**EXERCISE INSTRUCTIONS**
Please repeat the listing exactly, starting at its first line and stopping after the line that contains "चार विभिन्न इब्रानी".

+ + + + + + +

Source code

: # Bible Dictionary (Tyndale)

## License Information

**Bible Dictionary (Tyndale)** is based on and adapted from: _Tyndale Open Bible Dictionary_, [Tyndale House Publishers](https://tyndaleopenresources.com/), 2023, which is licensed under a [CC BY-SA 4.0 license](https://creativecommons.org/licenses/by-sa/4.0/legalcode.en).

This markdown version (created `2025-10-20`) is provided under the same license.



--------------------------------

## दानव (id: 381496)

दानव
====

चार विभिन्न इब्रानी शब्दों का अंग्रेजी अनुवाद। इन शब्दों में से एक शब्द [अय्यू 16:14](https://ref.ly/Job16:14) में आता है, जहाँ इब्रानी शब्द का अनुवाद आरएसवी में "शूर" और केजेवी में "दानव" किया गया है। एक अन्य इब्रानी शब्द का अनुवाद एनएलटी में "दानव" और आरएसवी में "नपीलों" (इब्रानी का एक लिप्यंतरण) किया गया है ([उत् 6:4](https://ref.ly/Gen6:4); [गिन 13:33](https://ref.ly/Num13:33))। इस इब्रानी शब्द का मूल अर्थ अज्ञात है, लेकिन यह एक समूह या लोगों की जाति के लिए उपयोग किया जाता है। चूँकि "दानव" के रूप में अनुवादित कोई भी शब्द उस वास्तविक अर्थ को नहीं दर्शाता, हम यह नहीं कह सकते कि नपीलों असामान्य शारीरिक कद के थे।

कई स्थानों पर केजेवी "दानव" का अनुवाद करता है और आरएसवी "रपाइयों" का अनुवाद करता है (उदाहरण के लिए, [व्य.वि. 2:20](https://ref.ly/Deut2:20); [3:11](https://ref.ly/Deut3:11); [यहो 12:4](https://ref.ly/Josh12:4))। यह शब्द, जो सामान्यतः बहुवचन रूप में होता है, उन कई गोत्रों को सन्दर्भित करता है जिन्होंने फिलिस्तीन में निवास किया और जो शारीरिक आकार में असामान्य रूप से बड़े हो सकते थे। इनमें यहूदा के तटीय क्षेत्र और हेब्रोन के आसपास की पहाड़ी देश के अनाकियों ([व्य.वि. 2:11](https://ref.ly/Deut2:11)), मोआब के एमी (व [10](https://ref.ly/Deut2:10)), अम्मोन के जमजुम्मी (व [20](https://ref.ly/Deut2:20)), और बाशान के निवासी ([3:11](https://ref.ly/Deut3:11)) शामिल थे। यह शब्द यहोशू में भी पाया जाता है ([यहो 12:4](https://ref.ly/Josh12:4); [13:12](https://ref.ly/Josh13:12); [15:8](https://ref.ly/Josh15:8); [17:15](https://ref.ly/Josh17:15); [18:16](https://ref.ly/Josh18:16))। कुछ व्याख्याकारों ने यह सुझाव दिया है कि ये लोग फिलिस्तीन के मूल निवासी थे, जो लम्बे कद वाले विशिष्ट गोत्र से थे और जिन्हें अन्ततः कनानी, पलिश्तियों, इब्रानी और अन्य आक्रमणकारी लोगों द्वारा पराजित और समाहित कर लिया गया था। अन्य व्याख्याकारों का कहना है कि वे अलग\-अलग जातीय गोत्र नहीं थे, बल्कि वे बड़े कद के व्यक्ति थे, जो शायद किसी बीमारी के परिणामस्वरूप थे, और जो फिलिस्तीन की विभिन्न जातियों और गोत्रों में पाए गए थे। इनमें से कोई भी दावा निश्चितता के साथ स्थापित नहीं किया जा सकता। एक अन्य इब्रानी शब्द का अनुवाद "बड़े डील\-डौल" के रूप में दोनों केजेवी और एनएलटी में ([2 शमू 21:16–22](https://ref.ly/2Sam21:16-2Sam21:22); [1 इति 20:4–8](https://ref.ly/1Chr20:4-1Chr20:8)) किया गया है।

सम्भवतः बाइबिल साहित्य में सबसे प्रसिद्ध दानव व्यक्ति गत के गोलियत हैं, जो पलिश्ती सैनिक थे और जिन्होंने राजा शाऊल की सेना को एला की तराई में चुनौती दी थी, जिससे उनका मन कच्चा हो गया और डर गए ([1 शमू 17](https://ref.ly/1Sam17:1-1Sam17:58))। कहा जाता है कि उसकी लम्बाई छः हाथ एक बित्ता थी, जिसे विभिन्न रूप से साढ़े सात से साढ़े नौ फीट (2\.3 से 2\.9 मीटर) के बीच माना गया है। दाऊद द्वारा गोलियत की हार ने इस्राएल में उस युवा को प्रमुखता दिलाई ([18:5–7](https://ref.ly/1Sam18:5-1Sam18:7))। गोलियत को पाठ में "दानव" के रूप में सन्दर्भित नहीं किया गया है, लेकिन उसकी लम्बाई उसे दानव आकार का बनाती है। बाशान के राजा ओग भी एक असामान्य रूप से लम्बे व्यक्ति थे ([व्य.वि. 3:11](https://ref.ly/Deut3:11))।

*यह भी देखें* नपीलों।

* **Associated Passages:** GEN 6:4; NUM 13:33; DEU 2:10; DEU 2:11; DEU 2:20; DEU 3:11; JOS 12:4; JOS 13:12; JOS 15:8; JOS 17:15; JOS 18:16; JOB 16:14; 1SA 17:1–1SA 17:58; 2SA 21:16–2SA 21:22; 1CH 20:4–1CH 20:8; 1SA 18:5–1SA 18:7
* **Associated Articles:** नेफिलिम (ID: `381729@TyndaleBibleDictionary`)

+ + + + + + +

**RESPONSE BOX**
Source code

: # Bible Dictionary (Tyndale)

## License Information

**Bible Dictionary (Tyndale)** is based on and adapted from: _Tyndale Open Bible Dictionary_, [Tyndale House Publishers](https://tyndaleopenresources.com/), 2023, which is licensed under a [CC BY-SA 4.0 license](https://creativecommons.org/licenses/by-sa/4.0/legalcode.en).

This markdown version (created `2025-10-20`) is provided under the same license.



--------------------------------

## दानव (id: 381496)

दानव
====

चार विभिन्न इब्रानी शब्दों का अंग्रेजी अनुवाद। इन शब्दों में से एक शब्द [अय्यू 16:14](https://ref.ly/Job16:14) में आता है, जहाँ इब्रानी शब्द का अनुवाद आरएसवी में "शूर" और केजेवी में "दानव" किया गया है। एक अन्य इब्रानी शब्द का अनुवाद एनएलटी में "दानव" और आरएसवी में "नपीलों" (इब्रानी का एक लिप्यंतरण) किया गया है ([उत् 6:4](https://ref.ly/Gen6:4); [गिन 13:33](https://ref.ly/Num13:33))। इस इब्रानी शब्द का मूल अर्थ अज्ञात है, लेकिन यह एक समूह या लोगों की जाति के लिए उपयोग किया जाता है। चूँकि "दानव" के रूप में अनुवादित कोई भी शब्द उस वास्तविक अर्थ को नहीं दर्शाता, हम यह नहीं कह सकते कि नपीलों असामान्य शारीरिक कद के थे।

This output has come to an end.